▶ **DATA PROVIDED**:
--- START ---

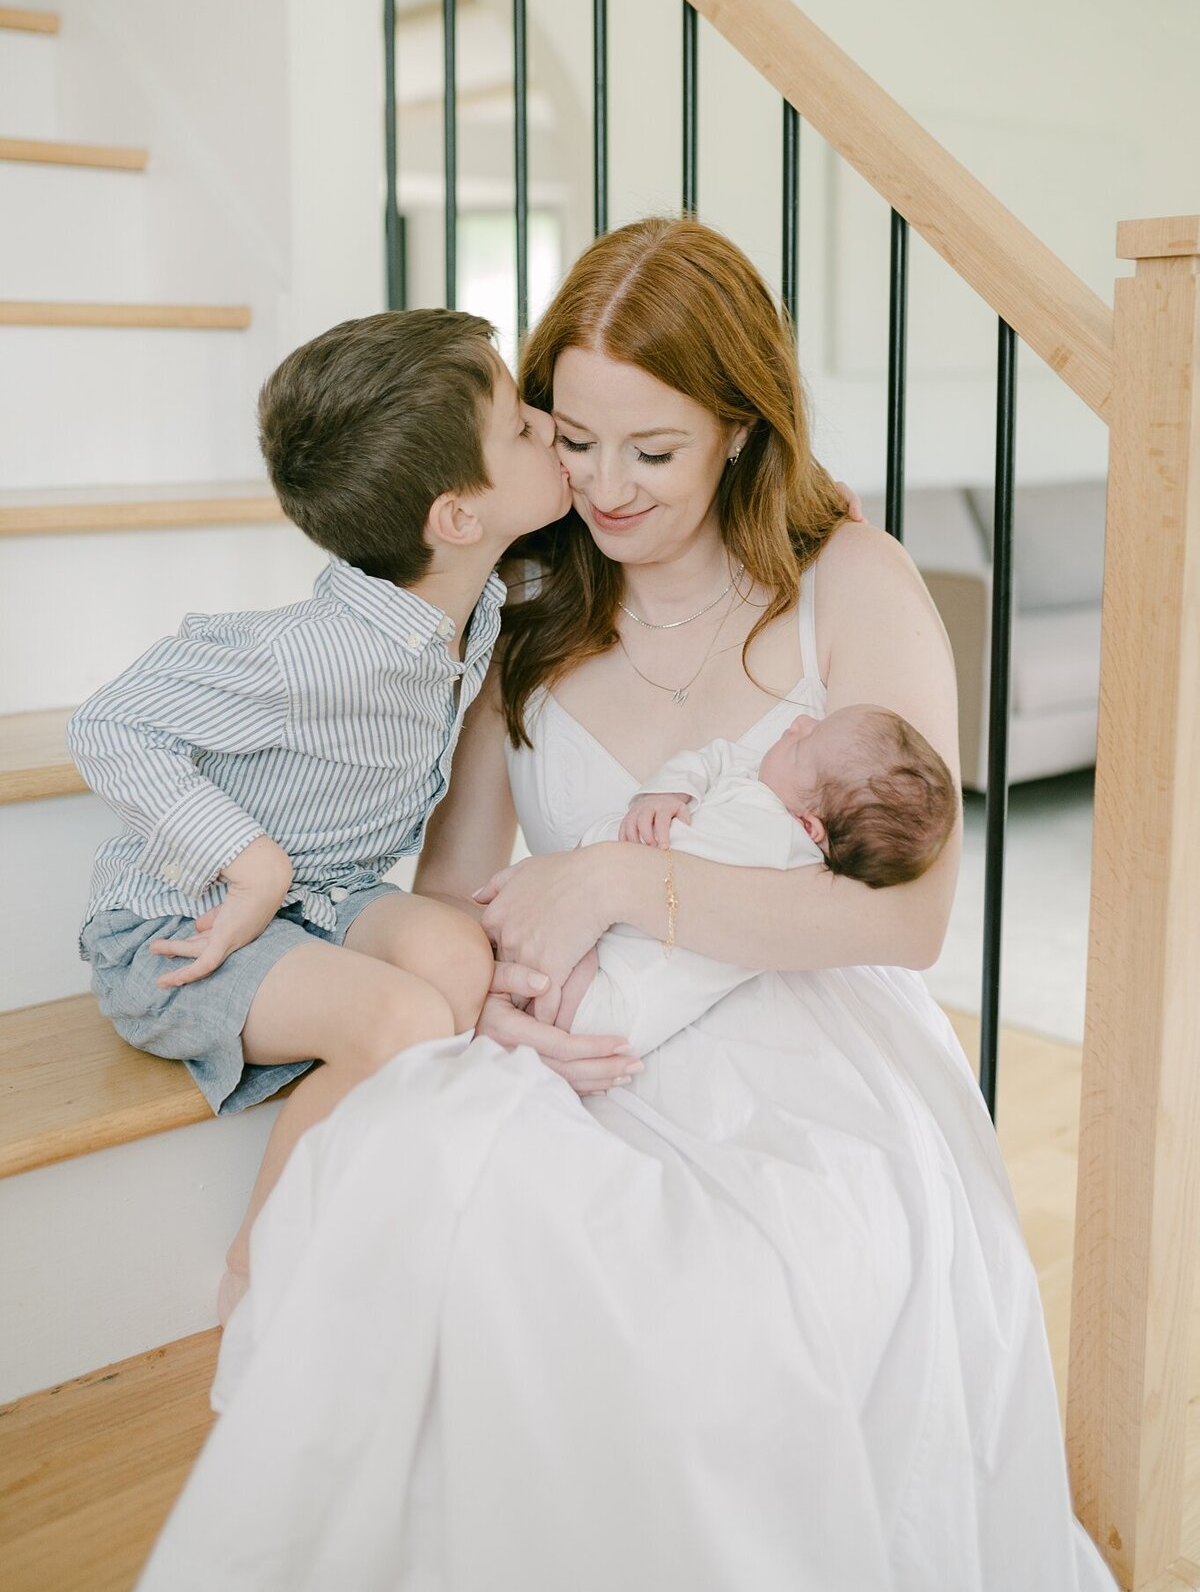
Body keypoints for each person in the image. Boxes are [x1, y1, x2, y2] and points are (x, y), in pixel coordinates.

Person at [137, 219, 1115, 1592]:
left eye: (650, 451)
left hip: (804, 1039)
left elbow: (906, 920)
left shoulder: (856, 585)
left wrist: (611, 877)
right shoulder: (528, 600)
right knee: (430, 1197)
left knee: (717, 1310)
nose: (604, 485)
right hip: (559, 1021)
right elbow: (455, 880)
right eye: (570, 438)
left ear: (737, 427)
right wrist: (503, 1001)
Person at [68, 309, 571, 1320]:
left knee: (458, 951)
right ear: (456, 518)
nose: (551, 426)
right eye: (521, 425)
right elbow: (107, 726)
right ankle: (258, 1271)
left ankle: (391, 1192)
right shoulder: (307, 654)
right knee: (404, 1018)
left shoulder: (468, 598)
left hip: (326, 897)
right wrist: (248, 864)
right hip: (179, 931)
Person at [534, 702, 959, 1053]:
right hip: (600, 903)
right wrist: (668, 794)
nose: (799, 723)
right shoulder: (754, 776)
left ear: (811, 827)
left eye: (802, 744)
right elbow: (712, 757)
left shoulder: (790, 861)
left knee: (583, 1010)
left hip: (634, 984)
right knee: (542, 952)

--- END ---

▶ **PROBLEM TO SOLVE**: Write out exactly the lines that run from the one containing "right hip: (600, 903)" to the end of the records, both end lines included.

▶ **RESPONSE TO THIS TASK**:
right hip: (600, 903)
right wrist: (668, 794)
nose: (799, 723)
right shoulder: (754, 776)
left ear: (811, 827)
left eye: (802, 744)
right elbow: (712, 757)
left shoulder: (790, 861)
left knee: (583, 1010)
left hip: (634, 984)
right knee: (542, 952)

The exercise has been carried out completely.